Ему было двенадцать, когда он впервые появился на пороге мастерской. Мастер, помнится, посмотрел тогда на его рисунки пристально, пробормотал что-то с размеренным довольством и усадил Катаси в углу комнаты, поближе к окну. Когда мальчик с огромным усердием принялся повторять нехитрые действия наставника, тот смотрел на него с одобрением.
Он клеил тонкую рисовую бумагу с рисунком к вишнёвой доске, разглаживал её так, что та будто бы становилась частью дерева, а затем начинал вырезать всё, что оставалось белым, избегая тёмных штрихов туши. Бумажный рисунок ловкого художника переставал существовать, а на его место приходили сотни копий, снятых с резной заготовки.
Наверное, Катаси мог бы проработать на этом месте в светлой комнате, пахнущей вишнёвым деревом, всю свою жизнь. Он продолжал копировать чужие работы месяц за месяцем. Ремесло давалось ему легко, да только была одна загвоздка: Катаси было этого мало.
Чем старше он становился, тем острее чувствовал, что теряет время. Он хотел так много узнать, так много увидеть и почувствовать, а чужие рисунки, на основе которых делались гравюры, начали вызывать смесь зависти и осуждения. Он знал, что может ничуть не хуже. Недаром же он все свои свободные деньги тратил на кисти и тушь, на редкие минеральные краски и бумагу, молочно-белую и гладкую. Он писал стихи, и слова его выглядели на бумаге точно рябь на воде: тонкие и живые. Он рисовал прекрасных женщин, и черты их выходили ещё более изысканными, чем на гравюрах известных мастеров, которые он копировал, вырезая на поверхности дерева.
Ему не было достаточно крыши над головой и возможности продавать расписанные веера на улице, как делал его отец, которого он давно превзошёл. В то же время Катаси понимал: не показав чего-то по-настоящему нового и удивительного, он не сумеет убедить кого-либо увидеть в нём благословлённого небом художника, а не только талантливого ученика гравёра.
Как его ни отговаривали, Катаси покинул Эдо. Он верил, что путешествие по местам, изображения которых он видел в редких свитках и рассказы о которых слышал от странствующих монахов и торговцев, поможет ему. Юноша с упрямством молодого мечтателя стремился найти способ стать тем, кем так желал быть.
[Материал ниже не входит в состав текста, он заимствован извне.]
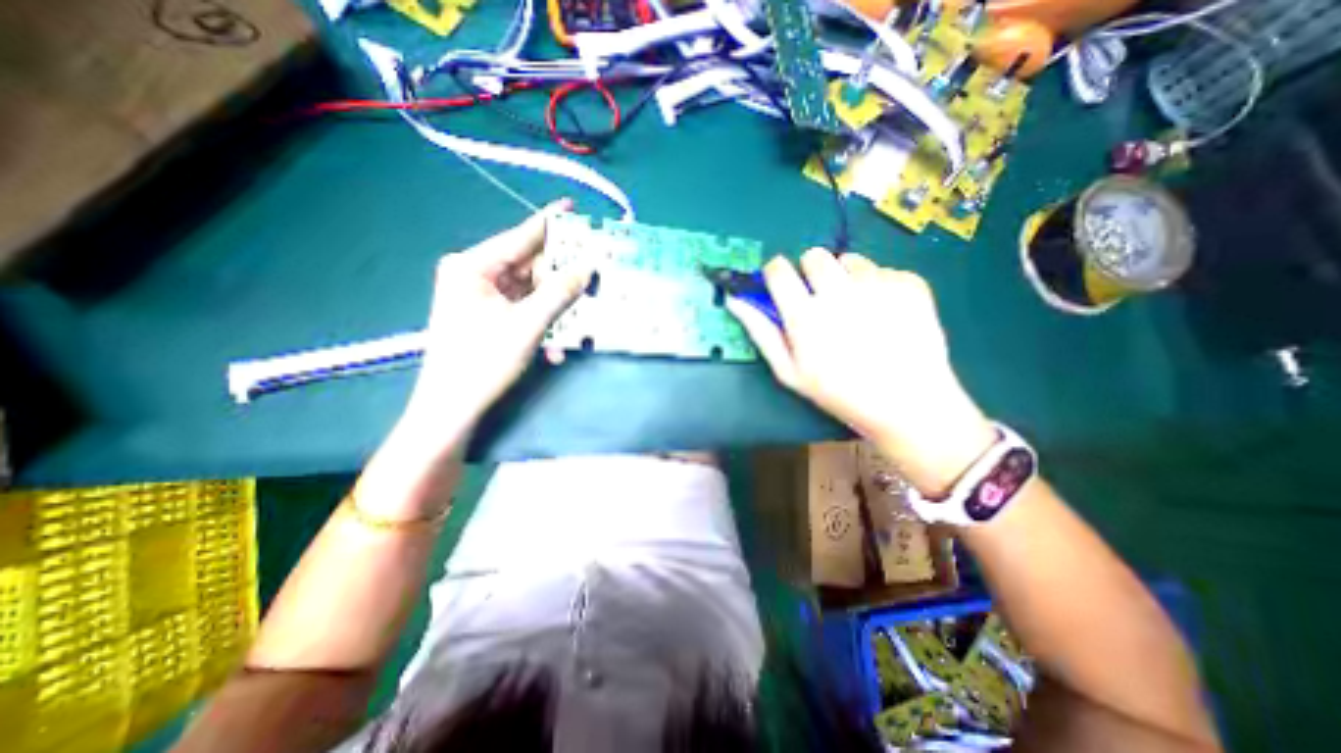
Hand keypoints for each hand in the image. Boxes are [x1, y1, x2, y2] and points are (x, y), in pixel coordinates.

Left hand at [393, 199, 588, 452]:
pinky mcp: (489, 315)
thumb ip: (559, 293)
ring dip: (555, 305)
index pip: (519, 237)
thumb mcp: (528, 325)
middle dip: (560, 274)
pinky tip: (556, 344)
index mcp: (473, 266)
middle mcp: (475, 275)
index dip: (549, 222)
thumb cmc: (483, 361)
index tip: (573, 207)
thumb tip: (587, 268)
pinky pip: (524, 308)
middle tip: (592, 270)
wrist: (453, 407)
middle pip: (528, 265)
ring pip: (530, 289)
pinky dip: (543, 322)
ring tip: (582, 312)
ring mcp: (482, 296)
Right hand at [724, 246, 993, 493]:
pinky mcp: (909, 283)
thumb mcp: (789, 371)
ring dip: (846, 278)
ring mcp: (877, 284)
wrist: (907, 402)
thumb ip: (761, 332)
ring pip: (850, 260)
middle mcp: (838, 291)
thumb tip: (735, 300)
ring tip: (858, 309)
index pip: (778, 268)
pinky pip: (883, 270)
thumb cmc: (839, 392)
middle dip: (811, 272)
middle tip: (822, 299)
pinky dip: (879, 286)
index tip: (783, 285)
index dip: (777, 273)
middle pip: (814, 255)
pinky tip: (886, 315)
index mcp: (804, 314)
Землетрясение застало его всего лишь на третий день пути. Он оказался на безлюдной горной дороге, надеясь увидеть особенно живописные места.
Ему повезло избежать смерти. Однако его ждало ещё одно испытание: белая ширма, которую нужно было расписать так изящно, чтобы всякий, кто увидел её, пожелал узнать имя мастера. Так решил для себя Катаси. Правда, похоже, этой мыслью он загнал себя в тупик. Потому что все идеи, что приходили ему в голову, больше подходили для дешёвых бумажных вееров, которые он привык украшать прежде.